Compare: FDR vs. Eisenhower—FDR created the modern federal government's role in the economy; Eisenhower consolidated it rather than dismantling it, proving New Deal programs had bipartisan staying power. Both expanded federal infrastructure investment. This continuity matters for understanding the post-WWII consensus.
Kennedy and Johnson navigated the civil rights movement, Cold War tensions, and social upheaval. Their presidencies show how domestic pressure movements can force federal action—and how foreign policy decisions can destroy a presidency.
Compare: Kennedy vs. Johnson—Kennedy inspired and symbolized change but accomplished relatively little legislatively; Johnson delivered landmark legislation but destroyed his presidency through Vietnam. This contrast illustrates how presidential legacy depends on both domestic achievement and foreign policy outcomes.

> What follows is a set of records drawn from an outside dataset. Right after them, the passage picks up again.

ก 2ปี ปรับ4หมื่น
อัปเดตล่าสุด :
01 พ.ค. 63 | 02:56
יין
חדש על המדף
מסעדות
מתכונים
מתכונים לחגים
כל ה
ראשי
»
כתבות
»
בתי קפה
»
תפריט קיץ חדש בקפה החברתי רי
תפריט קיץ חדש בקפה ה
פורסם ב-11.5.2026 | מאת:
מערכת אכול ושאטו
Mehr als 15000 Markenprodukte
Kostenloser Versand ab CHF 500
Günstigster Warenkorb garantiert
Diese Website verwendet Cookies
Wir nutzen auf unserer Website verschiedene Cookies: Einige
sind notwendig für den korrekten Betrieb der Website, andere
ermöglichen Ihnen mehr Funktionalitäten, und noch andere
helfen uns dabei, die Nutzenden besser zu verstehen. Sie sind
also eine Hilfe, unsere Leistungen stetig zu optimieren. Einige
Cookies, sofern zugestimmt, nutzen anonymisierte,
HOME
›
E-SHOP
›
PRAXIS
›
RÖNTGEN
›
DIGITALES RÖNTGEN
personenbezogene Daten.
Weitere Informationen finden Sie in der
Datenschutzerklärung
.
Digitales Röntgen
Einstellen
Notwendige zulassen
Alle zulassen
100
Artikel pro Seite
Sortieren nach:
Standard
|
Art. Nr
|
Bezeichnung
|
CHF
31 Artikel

Ronald Reagan's presidency represented a deliberate effort to reverse the growth of federal power that had characterized governance since FDR. His success in shifting political discourse rightward—making "government" a negative word—reshaped both parties and defined debates that continue today.
Compare: FDR vs. Reagan—the two most transformative 20th-century presidents, but in opposite directions. FDR expanded federal power to address economic crisis; Reagan contracted it (rhetorically, if not always in practice). Understanding this pendulum swing is essential for any essay on the evolution of American government.

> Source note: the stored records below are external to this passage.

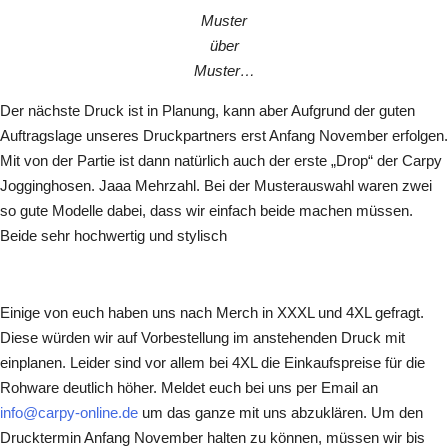
Muster
über
Muster…
Der nächste Druck ist in Planung, kann aber Aufgrund der guten
Auftragslage unseres Druckpartners erst Anfang November erfolgen.
Mit von der Partie ist dann natürlich auch der erste „Drop“ der Carpy
Jogginghosen. Jaaa Mehrzahl. Bei der Musterauswahl waren zwei
so gute Modelle dabei, dass wir einfach beide machen müssen.
Beide sehr hochwertig und stylisch
Einige von euch haben uns nach Merch in XXXL und 4XL gefragt.
Diese würden wir auf Vorbestellung im anstehenden Druck mit
einplanen. Leider sind vor allem bei 4XL die Einkaufspreise für die
Rohware deutlich höher. Meldet euch bei uns per Email an
info@carpy-online.de
um das ganze mit uns abzuklären. Um den
Drucktermin Anfang November halten zu können, müssen wir bis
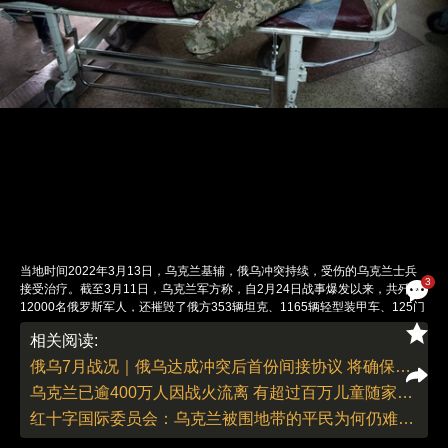
当地时间2022年3月13日，乌克兰基辅，俄乌冲突持续，受伤的乌克兰士兵
3
接受治疗。截至3月11日，乌克兰军方称，自2月24日战事爆发以来，共歼灭
12000名俄罗斯军人，还摧毁了俄方353辆坦克、1165辆轻型装甲车、125门
火炮、58套多管火箭炮系统、57架飞机和83架直升机。图：Raphael
相关阅读:
Lafargue/IC PHOTO
责任编辑：李泊静 | 版面编辑：李泊静
俄乌7月战况｜俄乌达成冲突后首份间接协议 将确保乌克兰粮食安全出口（更新中）
乌克兰已逾400万人因战火流离 有超过百万儿童随家人逃往国外
红十字国际委员会：乌克兰被围地带的平民为何仍难以撤离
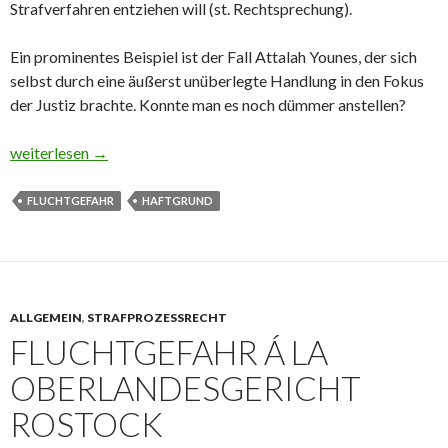
Strafverfahren entziehen will (st. Rechtsprechung).
Ein prominentes Beispiel ist der Fall Attalah Younes, der sich
selbst durch eine äußerst unüberlegte Handlung in den Fokus
der Justiz brachte. Konnte man es noch dümmer anstellen?
Fluchtgefahr: Ein Haftgrund mit vielen Gesichtern
weiterlesen
→
FLUCHTGEFAHR
HAFTGRUND
ALLGEMEIN
,
STRAFPROZESSRECHT
FLUCHTGEFAHR Á LA
OBERLANDESGERICHT
ROSTOCK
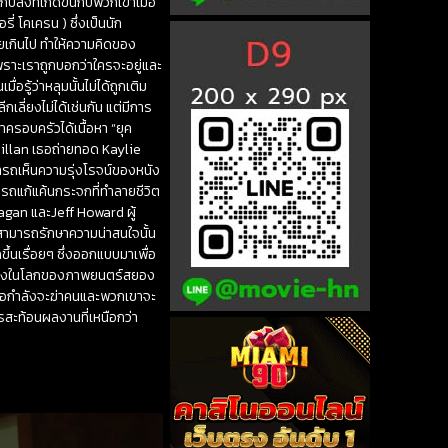
ิ่งที่เกิดขึ้นกับพวกเขาเมื่อ
รี่ โคเครน ) ซึ่งเป็นนัก
อยเกินไป ทำให้ความคิดของ
เพราะเราถูกบอกว่าใครจะอยู่และ
อรู้ว่าหลุมนั้นไม่ได้ถูกเติม
เลี่ยงไม่ได้เช่นกัน แต่มีการ
ำครอบครัวได้เนื้อหา “ยุค
illan เธอถ่ายทอด Kaylie
ามารถเห็นความรุ่งโรจน์ของหนัง
มารถแก้แค้นกระจกที่ทำลายชีวิต
anagan และJeff Howard ผู้
ไม่สามารถรักษาความน่าสนใจนั้น
ึ้นเรื่อยๆ ซึ่งออกแบบมาเพื่อ
ยวข้องในโลกของภาพยนตร์สยอง
าพ่อกำลังจะฆ่าคนและพวกเขาจะ
สะท้อนผลงานที่เหนือกว่า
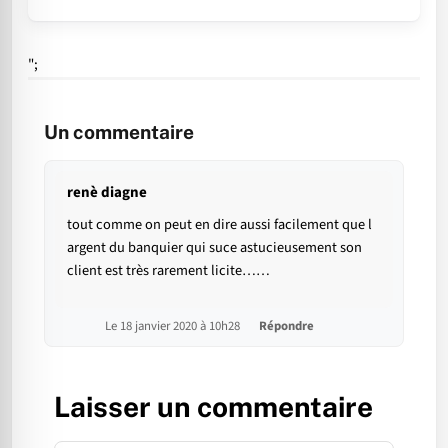
";
Un commentaire
renè diagne
tout comme on peut en dire aussi facilement que l
argent du banquier qui suce astucieusement son
client est très rarement licite……
Le 18 janvier 2020 à 10h28
Répondre
Laisser un commentaire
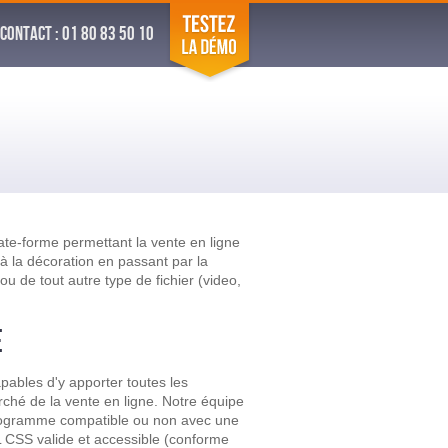
CONTACT : 01 80 83 50 10
late-forme permettant la vente en ligne
 à la décoration en passant par la
u de tout autre type de fichier (video,
E
ables d'y apporter toutes les
arché de la vente en ligne. Notre équipe
rogramme compatible ou non avec une
 CSS valide et accessible (conforme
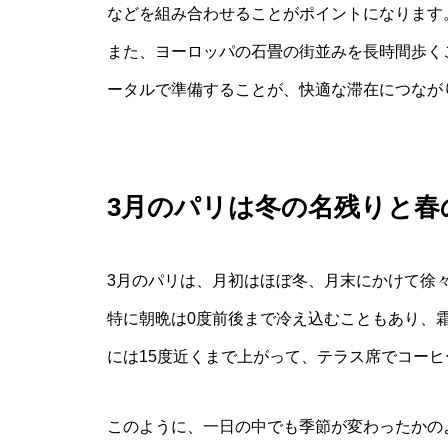
などを組み合わせることがポイントになります
また、ヨーロッパの石畳の街並みを長時間歩く
ータルで準備することが、快適な滞在につなが
3月のパリは冬の名残りと春
3月のパリは、月初はほぼ冬、月末にかけて徐
特に朝晩は0度前後まで冷え込むこともあり、
には15度近くまで上がって、テラス席でコー
このように、一日の中でも季節が変わったかの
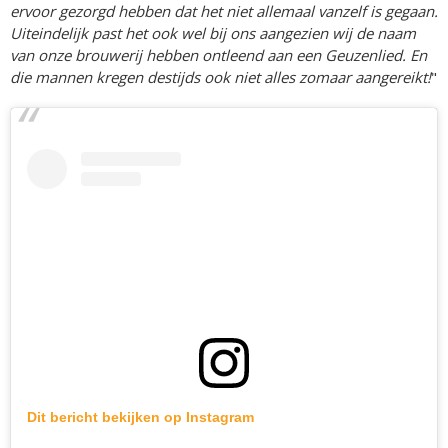
ervoor gezorgd hebben dat het niet allemaal vanzelf is gegaan.
Uiteindelijk past het ook wel bij ons aangezien wij de naam
van onze brouwerij hebben ontleend aan een Geuzenlied. En
die mannen kregen destijds ook niet alles zomaar aangereikt!
"
Dit bericht bekijken op Instagram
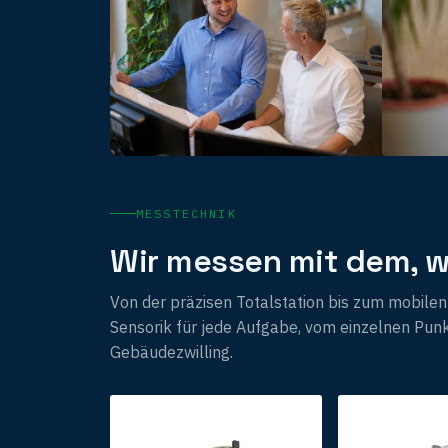
MESSTECHNIK
Wir messen mit dem, w
Von der präzisen Totalstation bis zum mobil
Sensorik für jede Aufgabe, vom einzelnen Pun
Gebäudezwilling.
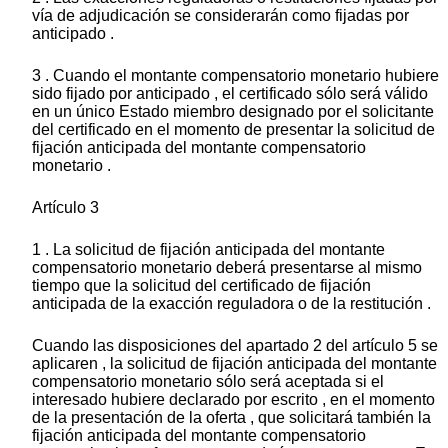
vía de adjudicación se considerarán como fijadas por
anticipado .
3 . Cuando el montante compensatorio monetario hubiere
sido fijado por anticipado , el certificado sólo será válido
en un único Estado miembro designado por el solicitante
del certificado en el momento de presentar la solicitud de
fijación anticipada del montante compensatorio
monetario .
Artículo 3
1 . La solicitud de fijación anticipada del montante
compensatorio monetario deberá presentarse al mismo
tiempo que la solicitud del certificado de fijación
anticipada de la exacción reguladora o de la restitución .
Cuando las disposiciones del apartado 2 del artículo 5 se
aplicaren , la solicitud de fijación anticipada del montante
compensatorio monetario sólo será aceptada si el
interesado hubiere declarado por escrito , en el momento
de la presentación de la oferta , que solicitará también la
fijación anticipada del montante compensatorio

| Concept | Best Examples |
|---|---|
| Establishing Precedent | Washington, Jefferson |
| Territorial Expansion | Jefferson (Louisiana), Polk (Mexican Cession), Jackson (Indian Removal) |
| Executive Power in Crisis | Lincoln, FDR, LBJ |
| Progressive Reform | Theodore Roosevelt, Wilson |
| Civil Rights Advancement | Lincoln, LBJ, Eisenhower |
| Cold War Leadership | Eisenhower, Kennedy, Reagan |
| Economic Philosophy Shifts | FDR (New Deal liberalism), Reagan (supply-side conservatism) |
| Federal Power Expansion | FDR, LBJ, Wilson |
Compare and contrast how Theodore Roosevelt and Woodrow Wilson approached Progressive reform. What did they share, and where did their methods or priorities differ?
Which two presidents would best illustrate the debate over federal power in an FRQ about the evolution of American government? What specific policies would you cite?
How did Jackson's Jacksonian Democracy and Lincoln's wartime leadership represent different answers to the question "Who counts as 'the people' in American democracy?"
If asked to trace the growth and contraction of the welfare state, which three presidents would you discuss, and what policies would you highlight for each?
Both Kennedy and Reagan are remembered for Cold War leadership. How did their strategies for managing Soviet relations differ, and what does this reveal about changing American approaches to containment?